Design an Ad Click Aggregator
[!IMPORTANT] In this lesson, you will master:
- High-Throughput Ingestion: Building intuition behind buffering billions of clicks using Kafka to prevent systemic collapse during traffic spikes.
- Exactly-Once Processing: Understanding how Apache Flink guarantees precision through distributed checkpointing and two-phase commits.
- OLAP Analytics: Why traditional databases fail at scale and how columnar stores like ClickHouse enable real-time dashboarding.
1. Problem Statement
In the world of online advertising, every click counts—literally. An Ad Click Aggregator is a system that processes billions of click events from various websites and mobile apps to provide real-time reports for advertisers and billing services.
The Challenge:
- Scale: Handling billions of clicks per day.
- Precision: We cannot overcharge (double counting) or undercharge (missing clicks).
- Latency: Advertisers want to see their budget consumption in near real-time (< 1 minute).
Real-World Examples:
- Google Ads: Real-time bidding and budget tracking.
- Facebook Ads: Aggregating impressions and clicks for campaign performance.
[!TIP] Analogy: The Toll Booth Imagine a massive highway with 1,000 lanes. Every time a car passes, you need to count it to bill the driver. If you miss a car, you lose money. If you count a car twice because it swerved between lanes, the driver gets angry. This system is the digital version of that toll booth, but for billions of “cars” (clicks).

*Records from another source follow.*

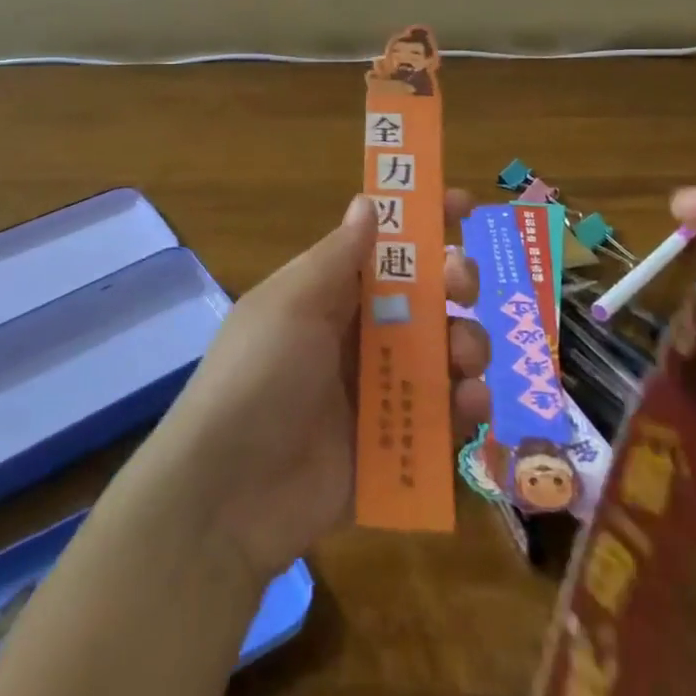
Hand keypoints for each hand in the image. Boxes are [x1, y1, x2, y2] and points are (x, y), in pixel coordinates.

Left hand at [140, 192, 492, 587]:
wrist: (228, 494)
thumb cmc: (258, 376)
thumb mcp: (291, 303)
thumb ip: (338, 256)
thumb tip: (368, 202)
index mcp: (331, 294)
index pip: (386, 247)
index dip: (424, 223)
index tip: (465, 205)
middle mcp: (359, 334)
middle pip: (426, 296)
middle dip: (454, 282)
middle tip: (461, 286)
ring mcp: (379, 390)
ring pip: (444, 352)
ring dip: (467, 344)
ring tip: (463, 359)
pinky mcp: (395, 444)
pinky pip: (444, 416)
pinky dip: (465, 407)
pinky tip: (467, 406)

[!NOTE] War Story: The Super Bowl Ad Blackout How Company X handled a Thundering Herd problem during a massive sports event. Millions of users clicked an interactive ad at the exact same moment, flooding the ingest API. They survived by instantly scaling their Kafka partitions and heavily relying on asynchronous processing to buffer the spike, preventing database collapse.
2. Requirements & Goals (P - Problem & Requirements)
Functional Requirements
- Aggregate Clicks: Count clicks per
ad_idover time windows (e.g., 1 minute, 1 hour). - Filter Fraud: Detect and filter out bot clicks or duplicates.

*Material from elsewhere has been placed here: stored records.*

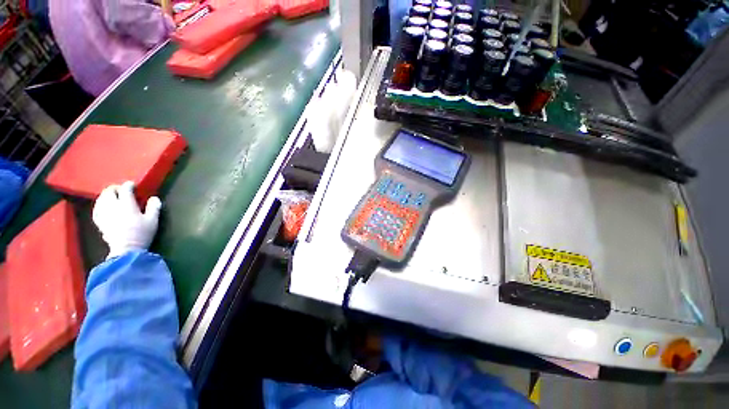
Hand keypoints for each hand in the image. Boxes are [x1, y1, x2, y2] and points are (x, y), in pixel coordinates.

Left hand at [92, 181, 161, 258]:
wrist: (126, 250)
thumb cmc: (142, 234)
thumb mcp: (153, 221)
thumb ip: (154, 207)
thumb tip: (154, 198)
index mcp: (126, 204)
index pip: (125, 189)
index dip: (129, 185)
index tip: (133, 185)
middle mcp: (112, 206)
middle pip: (109, 192)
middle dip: (115, 188)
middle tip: (122, 190)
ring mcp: (104, 214)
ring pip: (101, 199)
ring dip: (106, 196)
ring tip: (112, 197)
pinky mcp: (99, 222)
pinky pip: (97, 209)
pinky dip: (100, 205)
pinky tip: (103, 207)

- Queryable Results: Provide an API for internal dashboards to query aggregated stats.
Non-Functional Requirements
- Exactly-Once Processing: Every click must be counted exactly once, despite failures.

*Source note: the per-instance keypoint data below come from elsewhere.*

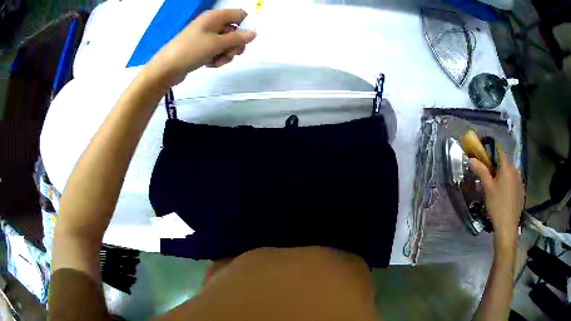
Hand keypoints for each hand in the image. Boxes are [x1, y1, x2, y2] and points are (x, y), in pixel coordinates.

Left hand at [148, 9, 256, 85]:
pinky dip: (216, 57)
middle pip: (234, 30)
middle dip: (235, 44)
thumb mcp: (217, 44)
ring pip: (226, 43)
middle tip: (229, 53)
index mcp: (215, 16)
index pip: (240, 15)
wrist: (167, 68)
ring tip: (216, 61)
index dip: (245, 26)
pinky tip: (210, 64)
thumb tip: (254, 33)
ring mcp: (205, 36)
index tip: (244, 40)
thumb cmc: (192, 50)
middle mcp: (211, 23)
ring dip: (226, 54)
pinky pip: (216, 50)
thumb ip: (238, 38)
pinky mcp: (201, 47)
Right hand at [469, 151, 524, 252]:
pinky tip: (505, 198)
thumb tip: (471, 159)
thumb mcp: (487, 188)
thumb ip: (481, 171)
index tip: (486, 157)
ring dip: (504, 178)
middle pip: (505, 164)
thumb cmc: (497, 205)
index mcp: (507, 168)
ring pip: (511, 174)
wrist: (507, 227)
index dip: (493, 151)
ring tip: (498, 191)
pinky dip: (510, 186)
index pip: (500, 151)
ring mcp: (520, 182)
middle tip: (490, 180)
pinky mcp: (522, 192)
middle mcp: (516, 171)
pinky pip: (515, 183)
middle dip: (498, 168)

- High Throughput: Support up to 100,000 clicks/sec.
- Low Latency: End-to-end delay from click to dashboard should be < 5 seconds.
- Fault Tolerance: The system must recover from node crashes without data loss.
3. Capacity Estimation (E - Estimation)
Traffic Estimates
Assume 100,000 clicks per second.
- Daily Clicks: 100,000 * 86,400 = 8.64 Billion clicks/day.
Storage Estimates
- Raw Event Size: ~100 bytes.
- Daily Storage (Raw): 8.64 Billion * 100 bytes = 864 GB/day.
- Aggregated Storage: If we aggregate by
(ad_id, minute), and we have 1 million active ads, that is 1 million rows per minute. 1M * 50 bytes = 50 MB/minute = 72 GB/day.
4. Data Model (D - Data Model)
We need to define the schema for the raw events coming in and the aggregated data stored in the OLAP database.
Raw Click Event (Kafka / Flink Ingest)
{
"click_id": "uuid-1234",
"ad_id": "ad-987",
"user_id": "u-456",
"ip_address": "192.168.1.1",
"timestamp": "2023-10-27T10:00:00Z"
}
Aggregated Ad Stats (ClickHouse) We store pre-aggregated windows to reduce database load.
| Column | Type | Description |
|---|---|---|
ad_id |
String | The unique identifier for the ad. |
window_start |
Timestamp | The start of the 1-minute aggregation window. |
click_count |
UInt64 | The number of valid clicks in this window. |
5. High-Level Architecture (A - Architecture)
Interview-Friendly High-Level Diagram
This is the simplified version of the architecture you should draw on the whiteboard.
graph TD
Click([Ad Click]) --> LB[Load Balancer]
subgraph Ingestion
LB --> API[Log Ingestor API]
API --> Kafka[Kafka Queue]
end
subgraph Stream Processing
Kafka --> Flink[Apache Flink]
Flink -- Fraud Lookup --> Redis[(Redis TTL)]
end
subgraph Storage & Analytics
Flink -- Batched Aggregates --> DB[(ClickHouse OLAP)]
Dashboard([Advertiser Dashboard]) --> DB
end
We use a Kappa Architecture (Stream Processing) to handle both real-time counts and re-processing.